## [WHAT YOU ARE ASKED TO DO]
Going from the top of the listing below to the line that holds "#agregadoscalcarios", reproduce each line exactly; no pictures.

[Start of Attachment]

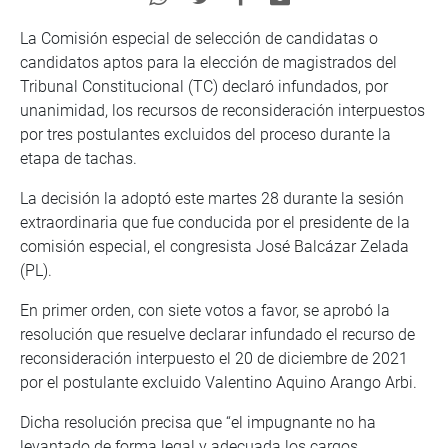
La Comisión especial de selección de candidatas o
candidatos aptos para la elección de magistrados del
Tribunal Constitucional (TC) declaró infundados, por
unanimidad, los recursos de reconsideración interpuestos
por tres postulantes excluidos del proceso durante la
etapa de tachas.
La decisión la adoptó este martes 28 durante la sesión
extraordinaria que fue conducida por el presidente de la
comisión especial, el congresista José Balcázar Zelada
(PL).
En primer orden, con siete votos a favor, se aprobó la
resolución que resuelve declarar infundado el recurso de
reconsideración interpuesto el 20 de diciembre de 2021
por el postulante excluido Valentino Aquino Arango Arbi.
Dicha resolución precisa que “el impugnante no ha
levantado de forma legal y adecuada los cargos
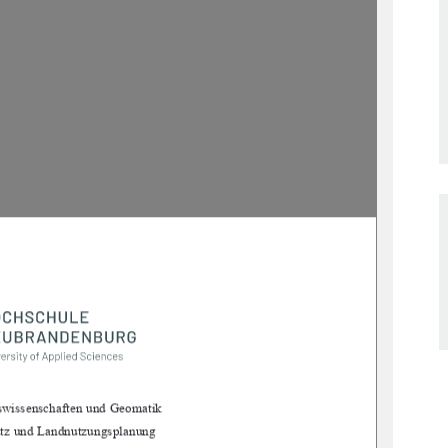
swissenschaften und Geomatik 
utz und Landnutzungsplanung 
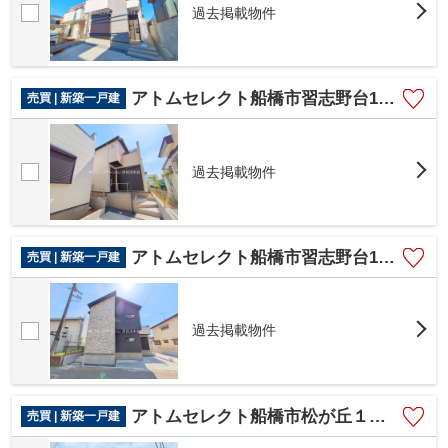
過去掲載物件
アトムセレクト船橋市習志野台14期 2号棟
売買 | 新築一戸建
過去掲載物件
アトムセレクト船橋市習志野台14期 1号棟
売買 | 新築一戸建
過去掲載物件
アトムセレクト船橋市松が丘１０期 ３号棟
売買 | 新築一戸建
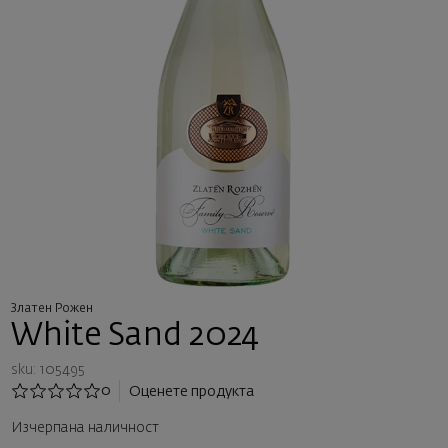
Златен Рожен
White Sand 2024
sku: 105495
0
Оценете продукта
Изчерпана наличност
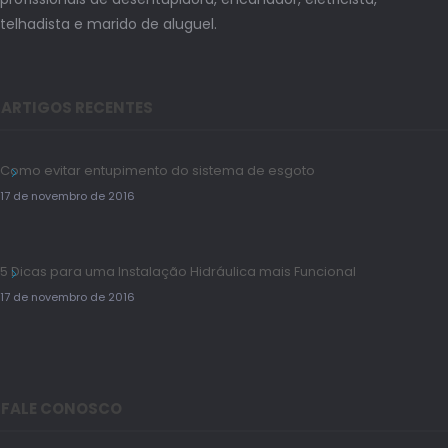
telhadista e marido de aluguel.
ARTIGOS RECENTES
Como evitar entupimento do sistema de esgoto
17 de novembro de 2016
5 Dicas para uma Instalação Hidráulica mais Funcional
17 de novembro de 2016
FALE CONOSCO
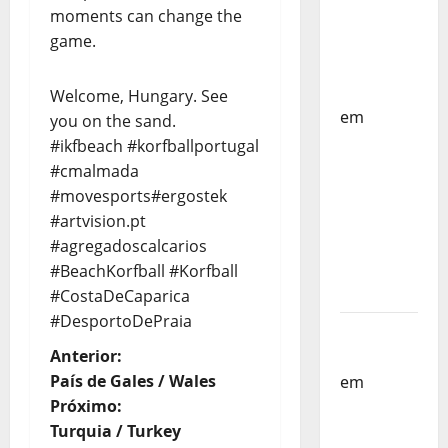
moments can change the
Países
game.
Baixos –
FP
Corfebol
Welcome, Hungary. See
em
you on the sand.
Selecção
#ikfbeach #korfballportugal
dos
#cmalmada
Países
#movesports#ergostek
Baixos
#artvision.pt
estagia
#agregadoscalcarios
em
#BeachKorfball #Korfball
Portugal
#CostaDeCaparica
#DesportoDePraia
Helena
N
Anterior:
Santos
País de Gales / Wales
em
Sub-
a
Próximo:
19 a
Turquia / Turkey
Caminho
v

[End of Attachment]

## [EXPECTED OUTPUT]
La Comisión especial de selección de candidatas o
candidatos aptos para la elección de magistrados del
Tribunal Constitucional (TC) declaró infundados, por
unanimidad, los recursos de reconsideración interpuestos
por tres postulantes excluidos del proceso durante la
etapa de tachas.
La decisión la adoptó este martes 28 durante la sesión
extraordinaria que fue conducida por el presidente de la
comisión especial, el congresista José Balcázar Zelada
(PL).
En primer orden, con siete votos a favor, se aprobó la
resolución que resuelve declarar infundado el recurso de
reconsideración interpuesto el 20 de diciembre de 2021
por el postulante excluido Valentino Aquino Arango Arbi.
Dicha resolución precisa que “el impugnante no ha
levantado de forma legal y adecuada los cargos
swissenschaften und Geomatik 
utz und Landnutzungsplanung 
過去掲載物件
アトムセレクト船橋市習志野台14期 2号棟
売買 | 新築一戸建
過去掲載物件
アトムセレクト船橋市習志野台14期 1号棟
売買 | 新築一戸建
過去掲載物件
アトムセレクト船橋市松が丘１０期 ３号棟
売買 | 新築一戸建
Златен Рожен
White Sand 2024
sku: 105495
0
Оценете продукта
Изчерпана наличност
telhadista e marido de aluguel.
ARTIGOS RECENTES
Como evitar entupimento do sistema de esgoto
17 de novembro de 2016
5 Dicas para uma Instalação Hidráulica mais Funcional
17 de novembro de 2016
FALE CONOSCO
moments can change the
Países
game.
Baixos –
FP
Corfebol
Welcome, Hungary. See
em
you on the sand.
Selecção
#ikfbeach #korfballportugal
dos
#cmalmada
Países
#movesports#ergostek
Baixos
#artvision.pt
estagia
#agregadoscalcarios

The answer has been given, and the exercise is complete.